### What is being asked
Your output should be everything below from the line containing "33: (224, 122, 55.19)" down to the line containing "46: (27, 285, 8.54)", both ends included, copied exactly, with pictures left out.

### Source material
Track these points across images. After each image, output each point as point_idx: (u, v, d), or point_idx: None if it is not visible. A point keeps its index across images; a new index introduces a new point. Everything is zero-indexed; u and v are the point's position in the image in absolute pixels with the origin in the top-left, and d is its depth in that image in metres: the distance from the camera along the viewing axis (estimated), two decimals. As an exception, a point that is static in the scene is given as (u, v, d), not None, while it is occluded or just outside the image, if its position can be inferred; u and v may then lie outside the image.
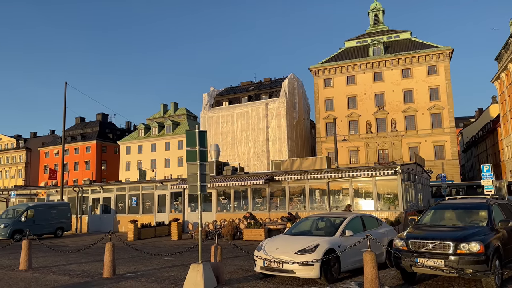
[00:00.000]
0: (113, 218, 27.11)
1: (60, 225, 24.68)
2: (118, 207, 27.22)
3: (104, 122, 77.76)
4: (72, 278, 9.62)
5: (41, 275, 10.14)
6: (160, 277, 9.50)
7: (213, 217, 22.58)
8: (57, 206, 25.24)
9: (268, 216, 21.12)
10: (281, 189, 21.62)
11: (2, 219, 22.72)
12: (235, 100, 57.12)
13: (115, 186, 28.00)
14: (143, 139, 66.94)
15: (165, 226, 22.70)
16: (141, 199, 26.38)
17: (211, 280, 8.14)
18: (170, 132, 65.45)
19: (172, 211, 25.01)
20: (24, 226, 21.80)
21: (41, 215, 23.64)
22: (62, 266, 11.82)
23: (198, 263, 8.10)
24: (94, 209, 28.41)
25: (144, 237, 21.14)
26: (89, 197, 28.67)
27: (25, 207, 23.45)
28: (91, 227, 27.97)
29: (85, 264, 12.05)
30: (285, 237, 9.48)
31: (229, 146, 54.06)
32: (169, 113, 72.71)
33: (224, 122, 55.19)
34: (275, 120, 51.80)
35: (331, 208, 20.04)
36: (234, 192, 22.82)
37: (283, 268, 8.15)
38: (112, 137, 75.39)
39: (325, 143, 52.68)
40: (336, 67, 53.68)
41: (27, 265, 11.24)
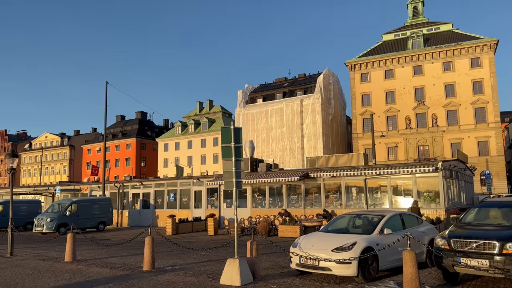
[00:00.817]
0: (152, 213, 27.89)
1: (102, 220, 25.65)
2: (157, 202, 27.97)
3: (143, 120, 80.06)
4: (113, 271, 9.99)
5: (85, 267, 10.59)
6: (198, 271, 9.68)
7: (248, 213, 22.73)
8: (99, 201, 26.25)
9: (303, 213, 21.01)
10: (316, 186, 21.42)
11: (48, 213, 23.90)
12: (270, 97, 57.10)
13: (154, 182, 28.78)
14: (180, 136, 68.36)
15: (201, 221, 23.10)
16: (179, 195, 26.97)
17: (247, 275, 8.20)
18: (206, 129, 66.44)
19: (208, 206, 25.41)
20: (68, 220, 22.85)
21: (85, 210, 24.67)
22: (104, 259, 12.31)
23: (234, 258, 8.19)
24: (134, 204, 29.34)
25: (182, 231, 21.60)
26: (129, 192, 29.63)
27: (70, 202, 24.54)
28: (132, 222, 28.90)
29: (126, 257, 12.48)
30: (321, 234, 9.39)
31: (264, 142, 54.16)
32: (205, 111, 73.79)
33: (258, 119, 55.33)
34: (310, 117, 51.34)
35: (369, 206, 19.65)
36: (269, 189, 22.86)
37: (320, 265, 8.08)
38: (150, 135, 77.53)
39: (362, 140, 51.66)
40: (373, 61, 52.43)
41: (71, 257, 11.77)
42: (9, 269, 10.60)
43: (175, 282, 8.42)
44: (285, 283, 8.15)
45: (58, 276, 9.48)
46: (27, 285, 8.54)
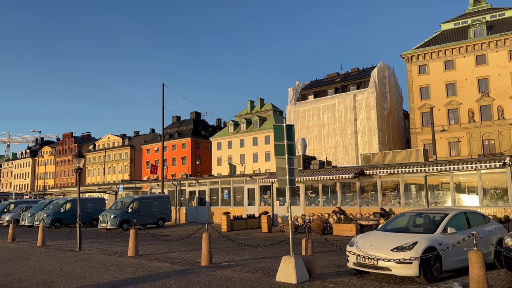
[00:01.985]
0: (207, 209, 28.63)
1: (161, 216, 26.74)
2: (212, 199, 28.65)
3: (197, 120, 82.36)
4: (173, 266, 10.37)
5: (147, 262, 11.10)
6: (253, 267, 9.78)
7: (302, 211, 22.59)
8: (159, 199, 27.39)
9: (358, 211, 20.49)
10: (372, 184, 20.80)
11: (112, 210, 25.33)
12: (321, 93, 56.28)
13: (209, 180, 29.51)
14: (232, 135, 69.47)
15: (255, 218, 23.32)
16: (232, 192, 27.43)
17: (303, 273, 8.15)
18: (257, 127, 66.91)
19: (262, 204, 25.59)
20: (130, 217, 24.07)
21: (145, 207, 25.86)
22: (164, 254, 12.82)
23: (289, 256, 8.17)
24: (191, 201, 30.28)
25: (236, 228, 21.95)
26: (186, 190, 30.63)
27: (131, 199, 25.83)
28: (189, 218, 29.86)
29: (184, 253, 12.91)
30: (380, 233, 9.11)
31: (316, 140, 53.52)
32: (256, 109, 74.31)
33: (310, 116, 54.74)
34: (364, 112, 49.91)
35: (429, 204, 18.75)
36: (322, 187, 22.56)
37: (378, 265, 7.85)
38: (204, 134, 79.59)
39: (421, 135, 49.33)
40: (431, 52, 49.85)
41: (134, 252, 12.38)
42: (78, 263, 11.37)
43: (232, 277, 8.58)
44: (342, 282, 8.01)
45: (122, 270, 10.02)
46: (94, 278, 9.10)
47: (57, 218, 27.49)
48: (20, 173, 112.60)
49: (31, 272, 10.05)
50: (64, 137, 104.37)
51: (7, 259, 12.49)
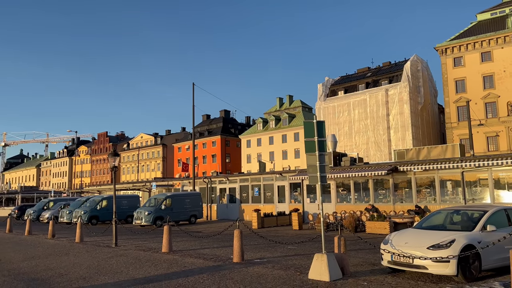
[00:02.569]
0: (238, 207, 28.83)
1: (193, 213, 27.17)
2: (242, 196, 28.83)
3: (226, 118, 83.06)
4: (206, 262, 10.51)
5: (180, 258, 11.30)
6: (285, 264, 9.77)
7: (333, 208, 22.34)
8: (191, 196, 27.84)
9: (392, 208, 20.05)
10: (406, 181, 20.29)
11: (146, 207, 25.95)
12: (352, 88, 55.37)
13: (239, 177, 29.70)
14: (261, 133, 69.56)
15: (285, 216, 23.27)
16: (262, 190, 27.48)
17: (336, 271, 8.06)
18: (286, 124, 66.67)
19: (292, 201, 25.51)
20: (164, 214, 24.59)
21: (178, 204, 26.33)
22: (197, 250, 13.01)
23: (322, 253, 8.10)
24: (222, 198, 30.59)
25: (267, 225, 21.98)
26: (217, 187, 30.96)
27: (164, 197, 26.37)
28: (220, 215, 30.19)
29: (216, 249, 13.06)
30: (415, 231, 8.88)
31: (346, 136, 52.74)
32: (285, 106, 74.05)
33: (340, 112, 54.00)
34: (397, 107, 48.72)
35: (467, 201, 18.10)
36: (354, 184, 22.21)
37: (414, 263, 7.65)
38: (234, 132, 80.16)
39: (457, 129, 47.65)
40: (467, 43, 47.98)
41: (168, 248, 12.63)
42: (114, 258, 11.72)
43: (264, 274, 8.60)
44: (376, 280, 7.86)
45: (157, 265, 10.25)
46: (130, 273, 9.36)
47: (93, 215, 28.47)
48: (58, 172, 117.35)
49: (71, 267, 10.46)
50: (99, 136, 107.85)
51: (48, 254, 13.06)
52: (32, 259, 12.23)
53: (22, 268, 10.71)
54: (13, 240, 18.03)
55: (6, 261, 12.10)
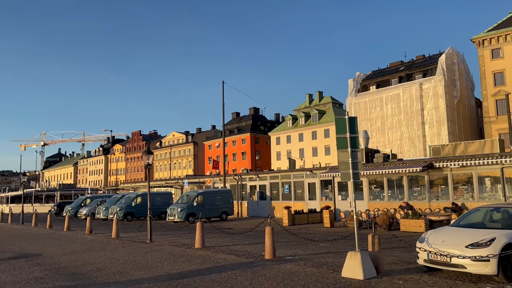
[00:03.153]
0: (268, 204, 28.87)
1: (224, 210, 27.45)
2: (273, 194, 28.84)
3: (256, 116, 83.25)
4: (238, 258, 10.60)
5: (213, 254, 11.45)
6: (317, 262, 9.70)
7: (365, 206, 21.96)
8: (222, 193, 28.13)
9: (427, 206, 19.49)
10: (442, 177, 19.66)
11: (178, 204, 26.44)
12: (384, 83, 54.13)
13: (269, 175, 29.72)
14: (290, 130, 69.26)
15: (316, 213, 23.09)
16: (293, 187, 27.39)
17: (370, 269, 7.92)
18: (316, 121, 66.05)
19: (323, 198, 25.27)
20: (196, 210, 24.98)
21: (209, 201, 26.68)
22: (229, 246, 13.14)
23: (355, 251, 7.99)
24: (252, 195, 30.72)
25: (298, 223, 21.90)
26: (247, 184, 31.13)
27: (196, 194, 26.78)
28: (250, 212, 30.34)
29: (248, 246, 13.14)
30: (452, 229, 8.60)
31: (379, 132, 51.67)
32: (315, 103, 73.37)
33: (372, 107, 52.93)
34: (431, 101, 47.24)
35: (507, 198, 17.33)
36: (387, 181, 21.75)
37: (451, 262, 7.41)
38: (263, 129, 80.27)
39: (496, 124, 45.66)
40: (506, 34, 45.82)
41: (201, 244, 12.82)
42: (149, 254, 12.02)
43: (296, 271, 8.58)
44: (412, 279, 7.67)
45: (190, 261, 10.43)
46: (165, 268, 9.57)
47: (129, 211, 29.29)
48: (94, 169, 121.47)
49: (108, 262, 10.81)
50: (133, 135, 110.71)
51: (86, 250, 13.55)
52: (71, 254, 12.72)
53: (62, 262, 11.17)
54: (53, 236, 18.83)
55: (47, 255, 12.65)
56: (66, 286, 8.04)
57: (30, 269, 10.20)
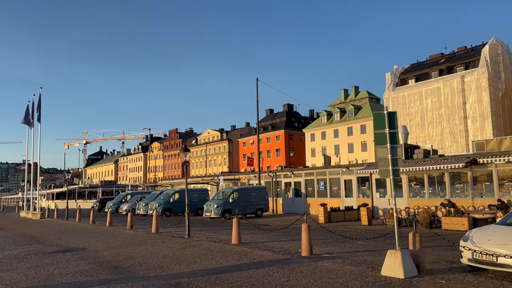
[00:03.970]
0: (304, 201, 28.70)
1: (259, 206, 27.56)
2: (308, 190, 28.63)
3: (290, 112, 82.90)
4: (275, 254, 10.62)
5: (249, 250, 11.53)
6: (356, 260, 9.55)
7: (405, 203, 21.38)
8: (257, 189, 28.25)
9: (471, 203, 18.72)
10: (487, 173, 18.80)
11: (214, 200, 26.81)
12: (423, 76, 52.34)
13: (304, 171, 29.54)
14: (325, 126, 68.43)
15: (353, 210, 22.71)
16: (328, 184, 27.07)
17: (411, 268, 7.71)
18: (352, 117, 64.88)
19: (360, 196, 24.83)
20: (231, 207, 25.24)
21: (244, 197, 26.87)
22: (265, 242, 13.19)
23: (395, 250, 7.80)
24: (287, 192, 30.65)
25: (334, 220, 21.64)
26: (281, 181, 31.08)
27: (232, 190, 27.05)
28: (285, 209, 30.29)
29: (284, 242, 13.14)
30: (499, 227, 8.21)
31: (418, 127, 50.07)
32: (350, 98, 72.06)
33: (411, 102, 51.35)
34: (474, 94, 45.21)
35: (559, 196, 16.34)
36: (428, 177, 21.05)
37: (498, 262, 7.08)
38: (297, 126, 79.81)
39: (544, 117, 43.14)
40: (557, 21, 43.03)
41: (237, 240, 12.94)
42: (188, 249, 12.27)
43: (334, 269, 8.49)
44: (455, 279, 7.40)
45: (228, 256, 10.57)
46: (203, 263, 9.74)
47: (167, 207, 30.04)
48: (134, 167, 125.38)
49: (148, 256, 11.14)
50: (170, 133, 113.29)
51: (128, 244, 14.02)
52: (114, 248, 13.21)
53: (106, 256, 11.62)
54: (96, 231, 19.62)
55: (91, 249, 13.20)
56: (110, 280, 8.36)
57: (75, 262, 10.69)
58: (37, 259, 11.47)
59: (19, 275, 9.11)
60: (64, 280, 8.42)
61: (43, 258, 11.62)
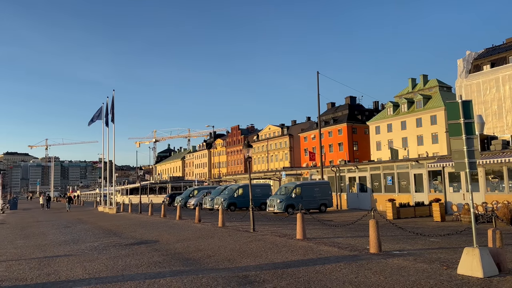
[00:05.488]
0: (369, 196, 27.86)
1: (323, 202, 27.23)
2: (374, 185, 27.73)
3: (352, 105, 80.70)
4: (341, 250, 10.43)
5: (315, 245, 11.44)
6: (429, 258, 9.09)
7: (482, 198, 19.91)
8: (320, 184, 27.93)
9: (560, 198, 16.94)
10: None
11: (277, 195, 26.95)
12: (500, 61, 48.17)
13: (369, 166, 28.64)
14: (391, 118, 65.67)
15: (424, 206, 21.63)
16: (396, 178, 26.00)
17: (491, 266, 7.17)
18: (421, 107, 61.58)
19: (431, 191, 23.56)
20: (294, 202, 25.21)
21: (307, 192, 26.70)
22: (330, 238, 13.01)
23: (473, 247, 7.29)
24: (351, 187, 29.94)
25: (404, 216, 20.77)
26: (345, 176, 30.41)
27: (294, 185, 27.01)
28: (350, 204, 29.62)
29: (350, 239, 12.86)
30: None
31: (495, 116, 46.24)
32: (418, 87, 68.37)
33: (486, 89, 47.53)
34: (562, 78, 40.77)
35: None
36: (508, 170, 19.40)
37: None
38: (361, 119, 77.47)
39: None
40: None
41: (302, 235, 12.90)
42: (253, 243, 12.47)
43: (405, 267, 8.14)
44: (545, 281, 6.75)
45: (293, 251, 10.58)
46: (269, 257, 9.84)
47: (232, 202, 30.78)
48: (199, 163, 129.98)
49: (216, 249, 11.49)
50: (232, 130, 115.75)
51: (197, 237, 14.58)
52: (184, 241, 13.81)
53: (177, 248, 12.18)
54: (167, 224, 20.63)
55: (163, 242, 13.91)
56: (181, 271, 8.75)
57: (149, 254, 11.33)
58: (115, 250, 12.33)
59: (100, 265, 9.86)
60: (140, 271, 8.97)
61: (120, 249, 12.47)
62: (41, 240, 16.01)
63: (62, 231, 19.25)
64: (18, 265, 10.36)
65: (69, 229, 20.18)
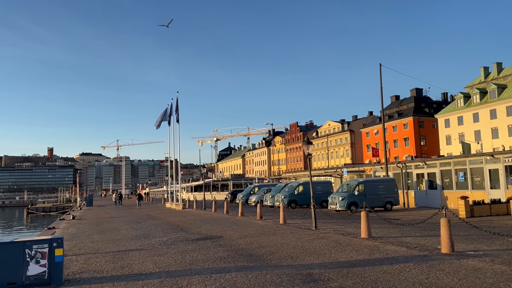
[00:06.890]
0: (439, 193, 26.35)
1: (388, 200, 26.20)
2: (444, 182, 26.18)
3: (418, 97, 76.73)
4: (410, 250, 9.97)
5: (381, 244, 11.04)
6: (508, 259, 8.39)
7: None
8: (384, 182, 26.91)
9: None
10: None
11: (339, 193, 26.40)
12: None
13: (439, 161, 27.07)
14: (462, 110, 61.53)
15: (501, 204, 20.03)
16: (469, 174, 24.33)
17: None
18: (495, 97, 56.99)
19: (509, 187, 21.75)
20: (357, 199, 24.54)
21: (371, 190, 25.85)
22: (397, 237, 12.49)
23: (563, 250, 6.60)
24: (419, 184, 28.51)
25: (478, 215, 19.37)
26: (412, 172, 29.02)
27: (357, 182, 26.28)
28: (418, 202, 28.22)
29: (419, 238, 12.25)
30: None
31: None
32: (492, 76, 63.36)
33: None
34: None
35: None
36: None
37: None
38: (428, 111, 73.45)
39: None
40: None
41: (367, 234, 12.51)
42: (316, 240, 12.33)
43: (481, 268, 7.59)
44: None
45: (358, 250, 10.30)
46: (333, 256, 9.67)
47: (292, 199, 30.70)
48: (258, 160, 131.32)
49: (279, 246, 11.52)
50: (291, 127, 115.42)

### Answer to this task
33: (224, 122, 55.19)
34: (275, 120, 51.80)
35: (331, 208, 20.04)
36: (234, 192, 22.82)
37: (283, 268, 8.15)
38: (112, 137, 75.39)
39: (325, 143, 52.68)
40: (336, 67, 53.68)
41: (27, 265, 11.24)
[00:00.817]
0: (152, 213, 27.89)
1: (102, 220, 25.65)
2: (157, 202, 27.97)
3: (143, 120, 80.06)
4: (113, 271, 9.99)
5: (85, 267, 10.59)
6: (198, 271, 9.68)
7: (248, 213, 22.73)
8: (99, 201, 26.25)
9: (303, 213, 21.01)
10: (316, 186, 21.42)
11: (48, 213, 23.90)
12: (270, 97, 57.10)
13: (154, 182, 28.78)
14: (180, 136, 68.36)
15: (201, 221, 23.10)
16: (179, 195, 26.97)
17: (247, 275, 8.20)
18: (206, 129, 66.44)
19: (208, 206, 25.41)
20: (68, 220, 22.85)
21: (85, 210, 24.67)
22: (104, 259, 12.31)
23: (234, 258, 8.19)
24: (134, 204, 29.34)
25: (182, 231, 21.60)
26: (129, 192, 29.63)
27: (70, 202, 24.54)
28: (132, 222, 28.90)
29: (126, 257, 12.48)
30: (321, 234, 9.39)
31: (264, 142, 54.16)
32: (205, 111, 73.79)
33: (258, 119, 55.33)
34: (310, 117, 51.34)
35: (369, 206, 19.65)
36: (269, 189, 22.86)
37: (320, 265, 8.08)
38: (150, 135, 77.53)
39: (362, 140, 51.66)
40: (373, 61, 52.43)
41: (71, 257, 11.77)
42: (9, 269, 10.60)
43: (175, 282, 8.42)
44: (285, 283, 8.15)
45: (58, 276, 9.48)
46: (27, 285, 8.54)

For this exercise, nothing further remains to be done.